Research Notes: Building a high-performant ABAP coding agent
I have been using the most powerful coding models for ABAP coding for quite some time now. It's painful, but I persevere because this is how I learn the shortcomings of the models to build a coding agent that actually works.

Here's what months of research have taught me, in just a few sentences.
Two Strategies for Building a Better Agent
Proactive: Prevent Errors Before They Happen
Can we stop an agent from making the same mistake twice?
The idea is appealing. If the model messed up once, teach it not to do it again. But so far, the results have been disappointing. Models don't retain corrections the way you'd hope.
Reactive: Recover After the Error
Can we ensure that when an error does happen, the agent fixes it itself?

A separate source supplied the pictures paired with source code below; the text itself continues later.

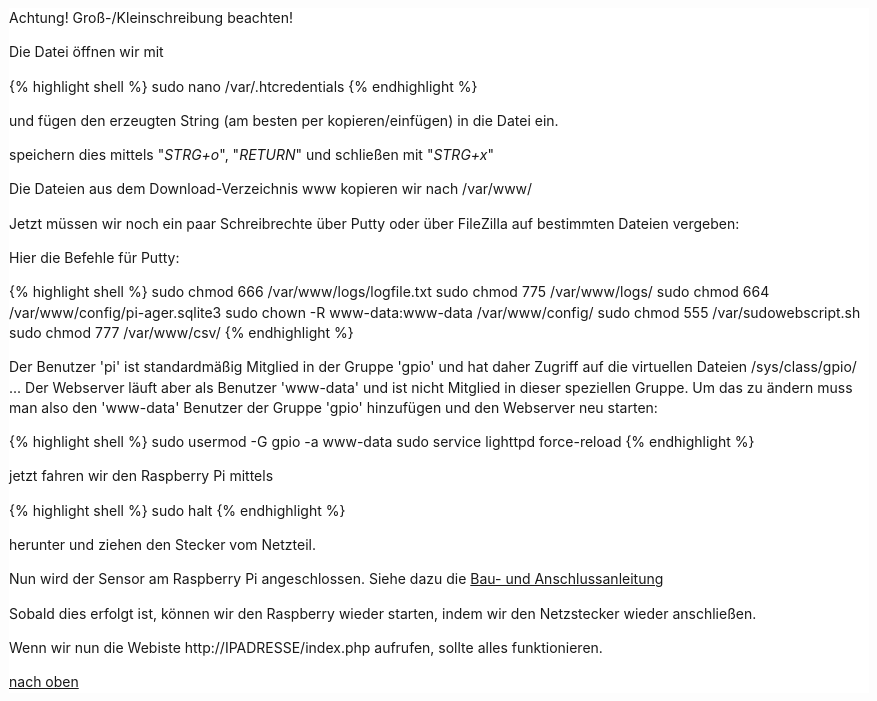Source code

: Achtung! Groß-/Kleinschreibung beachten!

Die Datei öffnen wir mit

{% highlight shell %}
sudo nano /var/.htcredentials
{% endhighlight %}

und fügen den erzeugten String (am besten per kopieren/einfügen) in die Datei ein.

speichern dies mittels "_STRG+o_", "_RETURN_" und schließen mit "_STRG+x_"

Die Dateien aus dem Download-Verzeichnis www kopieren wir nach /var/www/

Jetzt müssen wir noch ein paar Schreibrechte über Putty oder über FileZilla auf bestimmten Dateien vergeben:

Hier die Befehle für Putty:

{% highlight shell %}
sudo chmod 666 /var/www/logs/logfile.txt
sudo chmod 775 /var/www/logs/
sudo chmod 664 /var/www/config/pi-ager.sqlite3
sudo chown -R www-data:www-data /var/www/config/
sudo chmod 555 /var/sudowebscript.sh
sudo chmod 777 /var/www/csv/
{% endhighlight %}

Der Benutzer 'pi' ist standardmäßig Mitglied in der Gruppe 'gpio' und hat daher Zugriff auf die virtuellen Dateien /sys/class/gpio/ ... Der Webserver läuft aber als Benutzer 'www-data' und ist nicht Mitglied in dieser speziellen Gruppe. Um das zu ändern muss man also den 'www-data' Benutzer der Gruppe 'gpio' hinzufügen und den Webserver neu starten:

{% highlight shell %}
sudo usermod -G gpio -a www-data
sudo service lighttpd force-reload
{% endhighlight %}

jetzt fahren wir den Raspberry Pi mittels

{% highlight shell %}
sudo halt
{% endhighlight %}

herunter und ziehen den Stecker vom Netzteil.

Nun wird der Sensor am Raspberry Pi angeschlossen. Siehe dazu die [Bau- und Anschlussanleitung](https://github.com/Tronje-the-Falconer/Pi-Ager/wiki/3.i-Bau-und-Anschluss-des-Feuchtigkeits-und-Temperatursensors)

Sobald dies erfolgt ist, können wir den Raspberry wieder starten, indem wir den Netzstecker wieder anschließen.

Wenn wir nun die Webiste http://IPADRESSE/index.php aufrufen, sollte alles funktionieren.

[nach oben](#inhalt)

This approach has shown much better results. I'm hopeful we can make significant improvements here.
Creating a Synthetic Dataset
When a model makes a mistake, I ask it to document what went wrong and what fixed it. The prompt looks something like this:
"Throughout our conversation, you implemented wrong syntax many times and repeated some mistakes as well. Document all the mistakes that you did such that when I provide this list of mistakes next time, you don't repeat these mistakes..."
This generates a dataset of errors and their corrections. But it raises questions: How many fixed code samples should I generate for each error? Does quantity affect the recovery strategy? These are still open problems.
Looming Problems
Scaling — How do we capture a meaningful percentage of the errors a model makes?
Cost — How much money do we spend on capturing these errors and building synthetic datasets?
Regression — Every model makes different mistakes. The errors I've catalogued for one model may be completely irrelevant for the next release. It's a moving target.
We are in the final few weeks before we show the world how we are solving these problems in our Code Agent. Very excited and also very nervous.